Contrary to what proud Americans will tell you, pizza was not born in Chicago or New York; it was born in Naples, in the region of Campania. And while Wolfgang Puck thought to invigorate and “globalize” it in the 80’s by putting pineapple on it, pizza is still one of the most traditional Italian excellences, revered and respected.
But now tradition is being redefined in the Italian way. Today’s pizzaioli are elevating it to the heady heights of gourmet dining. One of those innovators is Da Concettina ai Tre Santi’s Ciro Oliva, 29, who commandeered his family’s delivery joint with dreams of grandeur when he was just 19. In recent years, Mr. Oliva and other high-flying restaurant owners in Naples and nearby have adopted the tasting menu, that haute-cuisine marker of five-star dining, and applied it to the most common and commonly adored food: pizza.
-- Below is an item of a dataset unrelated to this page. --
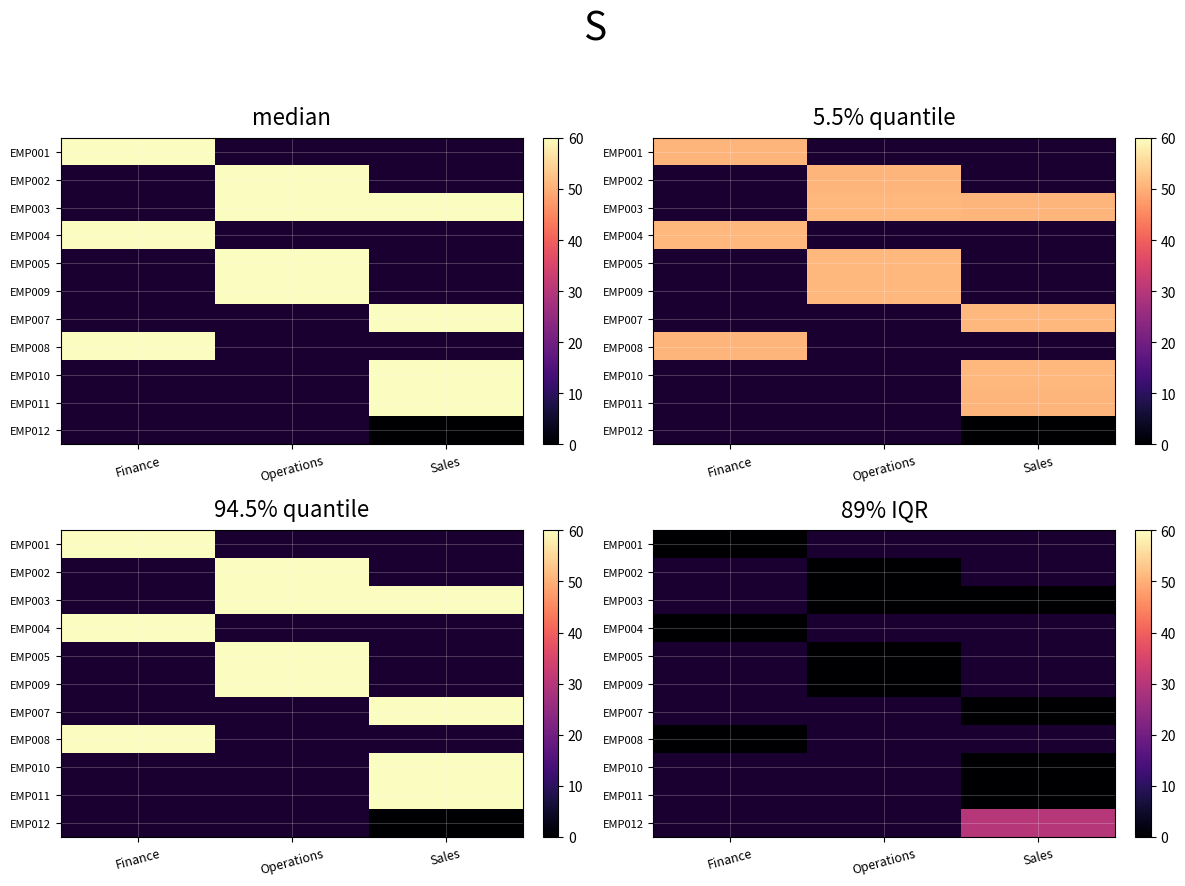

True or false: EMP004 has a value of -0.0 at Operations.

False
Concettina is located in the Sanità neighborhood of Naples, a rough-and-tumble district centered around a noisy and boisterous market street, that was named one of Time Out’s 51 coolest neighborhoods in the world this year, an upgrade in fortune due in decent part to this local pizzaiolo. Dignitaries and food fans flock to his outpost in this gritty yet evermore vibrant part of Naples.
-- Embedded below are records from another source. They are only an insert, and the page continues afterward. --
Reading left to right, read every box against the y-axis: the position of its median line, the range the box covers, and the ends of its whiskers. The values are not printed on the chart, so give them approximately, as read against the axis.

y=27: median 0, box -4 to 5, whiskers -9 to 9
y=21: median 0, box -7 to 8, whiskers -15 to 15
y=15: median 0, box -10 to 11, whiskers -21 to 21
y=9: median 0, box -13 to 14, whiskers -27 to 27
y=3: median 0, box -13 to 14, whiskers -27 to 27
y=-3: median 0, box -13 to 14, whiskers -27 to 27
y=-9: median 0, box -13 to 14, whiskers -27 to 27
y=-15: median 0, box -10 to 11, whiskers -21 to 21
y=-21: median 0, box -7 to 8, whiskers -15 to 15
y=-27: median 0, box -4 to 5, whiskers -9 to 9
“A margherita deserves the same respect as any other ‘Made in Italy’ artisan product,” Mr. Oliva said. “It’s like a Loro Piana jacket. But it’s pizza.”
Mr. Oliva has introduced long-leavened doughs and ingredients “all at level 10” he said, snapping his fingers for emphasis. “You have people who order a tasting menu and Champagne,” he said, pointing to a table with a rarefied bottle of Jacques Selosse Extra-Brut, “and people who order a margherita and a Coca-Cola,” which was the case with nearly all of the present guests. This is almost always true in Italy: the pizzerias offer this high-low balance: excess and accessibility.
Marino Niola, a cultural anthropologist in Naples, explains that “Pizza today has become a culinary excellence but, born as sustenance for the poor, it will always be tied to the concept of food for all.”
The tasting menu, though, is a nod to the Michelin guide, which has become the oracle of destination restaurants for food-obsessed travelers throughout the world.
Caiazzo, a tiny hilltop town of 5,000 to Naples’s north, is where you will find another great innovator of the elevated pizza experience at Pepe in Grani. “Pizza has always been considered fast food,” said Franco Pepe, known to all as Maestro. “But this is slow-food pizza.” Superb raw materials, high-craft cuisine, reconsidered recipes. The once-teenage assistant to his pizzaiolo father, Mr. Pepe took over the pizzeria with his brothers upon his father’s death, but he split from his siblings in 2012, rebuilding an 18th-century Caiazzo ruin as his own restaurant, with his apartment installed directly above it, where he could cultivate his exacting ideology of pizza. “We knew all about dough,” he said. “But we had a lot to learn about ingredients and recipes.”
An official ambassador of the Mediterranean diet, Mr. Pepe stressed the nutrition of his menu, but health food in an Italian context is very flexible. One of his best-sellers is deep-fried and carries a glorious blaze of flavors: a gently cured anchovy of nearly raw intensity, a sunshine-sweet tomato slice, a shimmering note of citrus zest underlined by peperoncino’s slight fire, a worthy example of Mr. Pepe’s doctrine: “Pizza enhanced by the culinary arts,” as he described it, while the young staff stretched fresh pies on the marble countertop in the kitchen. “Where tradition meets creativity and innovation.”